JP Morgan marked down tablet builds, citing weaker-than-expected demand for Android 3.0 "Honeycomb" and RIM BlackBerry PlayBook tablets as they try to challenge Apple's iPad.
Another prominent equity research firm has ratcheted down
its expectations for the tablet market, thanks to weaker-than-expected sales of
slates other than Apple's iPad.
JP Morgan said build plans for tablets other than the
iPad have slowed, with a prediscounted stockpile of 73 million units versus
the firm's March 9 tally of 81 million slates.
"Our research indicates that tablet build plans in
the aggregate have declined approximately 10 percent since early March,"
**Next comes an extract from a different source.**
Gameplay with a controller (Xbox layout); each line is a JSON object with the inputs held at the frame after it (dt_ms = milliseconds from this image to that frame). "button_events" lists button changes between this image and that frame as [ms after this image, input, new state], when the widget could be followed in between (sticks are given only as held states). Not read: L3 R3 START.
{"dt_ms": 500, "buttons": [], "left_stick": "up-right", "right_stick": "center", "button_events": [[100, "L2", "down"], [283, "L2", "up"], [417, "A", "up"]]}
JP Morgan analyst Mark Moskowitz wrote in a report issued June 1. "Beyond
Apple's iPad, there has not been another high-volume tablet offering to hit the
market."
Moskowitz added that the driver of the prediscounted
build decline is the weak volume showing in the market from the non-Apple
tablet hopefuls.
Apple has sold more than 20 million iPads since the
launch of the seminal slate in April 2010. However, the much-hyped, and
Android
3.0 "Honeycomb"-based Motorola Xoom
tablet, Samsung Galaxy Tab, Asustek Eee Pad Transformer and RIM's
PlayBook have sold only in a modest capacity, the analyst wrote.
Officially, the Xoom
sold 250,000 units in under two months, while the PlayBook is believed to have
sold 250,000 units in one month.
However, Moskowitz said there had been some
indications that the Eee Pad Transformer tablet was selling out in the retail
channel in April and May, but his research indicated the slate had not even made it
to many of the targeted retail outlets
prior to the supposed sell-outs.
One reason for the slower-than-expected sales, he cited,
is that first generation of non-iPad tablets don't offer compelling price or
enough features to drive incremental purchasers within vendors' projections.
Moreover, JP Morgan expects there to be limited build
activity because tablet vendors are waiting to see how the back-to-school
reception is, as well as waiting to launch 4G LTE tablets.
Ultimately, the firm puts consensus estimates for tablet
shipments at around 50 million to 55 million units for 2011.
JP Morgan is hardly the first firm to adjust tablet
estimates after Android Honeycomb tablets and the PlayBook failed to follow the
iPad in setting the tablet world afire.
Financial research firms Goldman Sachs and Jefferies
& Co. have both
ratcheted down expectations for the tablet market, thanks to thin demand for Honeycomb
tablets.
Jefferies analyst Peter Misek noted that his firm six
months ago forecast 100 million tablets would sell in 2011. After polling
1,400 consumers in North America, Europe and Asia and performing a competitive
analysis, Misek slashed those figures by 30 percent.
"We now believe 70 million to be more realistic due
to: 1) Android 3.0 Honeycomb needing polishing, and 2) Android tablets that are
priced too high," Misek wrote in a research note May 17.
Goldman Sachs analyst Bill Shope lowered his total tablet
market estimates for 2011 and 2012, and raised those for the iPad in the
process.
"Our iPad forecast remains unchanged, though we have
lowered our non-Apple tablet unit assumptions by 2.3 million units in 2011 and
2012," Shope wrote in a research note.